Calling himself a "battler" who knew when he was wrong, former advertising magnate William B. Tanner pleaded guilty today to one count of mail fraud and three counts of income tax evasion.
Tanner was accused of siphoning money from his former company, the William B. Tanner Co. of Memphis, and concealing the funds in fictitious accounts to avoid paying income taxes and to defraud his firm, prosecutors charged.
Assistant U.S. Attorney Dan Clancy told the court that Tanner paid kickbacks while running the advertising company and understated his taxable income by at least $100,000 a year for three years.
U.S. District Judge Robert McRae agreed to abide by a plea bargain in which Tanner would receive no more than four years in prison and a maximum fine of up to $16,000. A sentencing date was not set.
"I've been a battler, and I've won many battles when I thought I was right. In this matter, I recognized that I'm wrong, and I've prayed to the courts for mercy, but I stand ready to face the consequences," Tanner said following his appearance in federal court.

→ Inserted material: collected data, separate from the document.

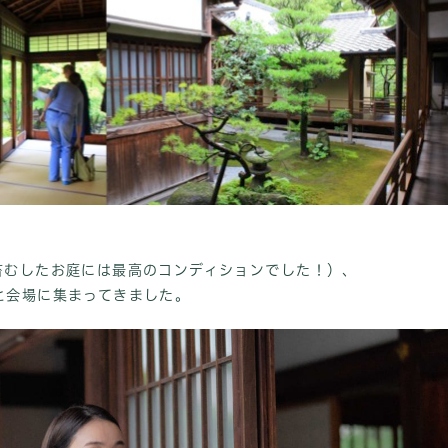
。
苔むしたお庭には最高のコンディションでした！）、
と会場に集まってきました。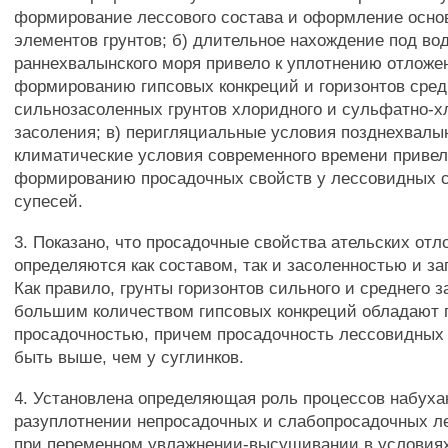
формирование лессового состава и оформление осно
элементов грунтов; б) длительное нахождение под во
раннехвалынского моря привело к уплотнению отложе
формированию гипсовых конкреций и горизонтов сред
сильнозасоленных грунтов хлоридного и сульфатно-х
засоления; в) перигляциальные условия позднехвалын
климатические условия современного времени привел
формированию просадочных свойств у лессовидных с
супесей.
3. Показано, что просадочные свойства ательских от
определяются как составом, так и засоленностью и з
Как правило, грунты горизонтов сильного и среднего 
большим количеством гипсовых конкреций обладают
просадочностью, причем просадочность лессовидных
быть выше, чем у суглинков.
4. Установлена определяющая роль процессов набуха
разуплотнении непросадочных и слабопросадочных л
при переменном увлажнении-высушивании в условия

The agreement avoids the process of a grand jury indictment and federal court trial. The guilty plea was arranged with prosecutors in response to a federal information complaint filed today.
"I do not want to propose that the government would carry out the heavy burden and expense of prosecution, and I want to also avoid for my family and myself the ordeal of a long and traumatic trial," Tanner said.
He declined further comment.
"The plea agreement provides that the court may do anything from providing probation for Mr. Tanner up to the maximum incarceration of four years," said his attorney, James Neal.
Tanner, the founder and former president of William B. Tanner Co., has been the subject of a 17-month federal investigation into the allegations involving his company.
Tanner sold the firm to Media General of Richmond in 1982 for $40 million before the investigation began. After the sale, he remained Tanner Co.'s chief executive officer but resigned when the probe began.
The FBI and Internal Revenue Service raided the firm in 1983, seizing 20 boxes of company records.
Tanner Co., which specialized in selling radio and television air time, is now called Media General Broadcast Services Inc.
Tanner still faces $237 million in lawsuits from Media General, which claims he allegedly misrepresented his firm's finances when the sale was negotiated.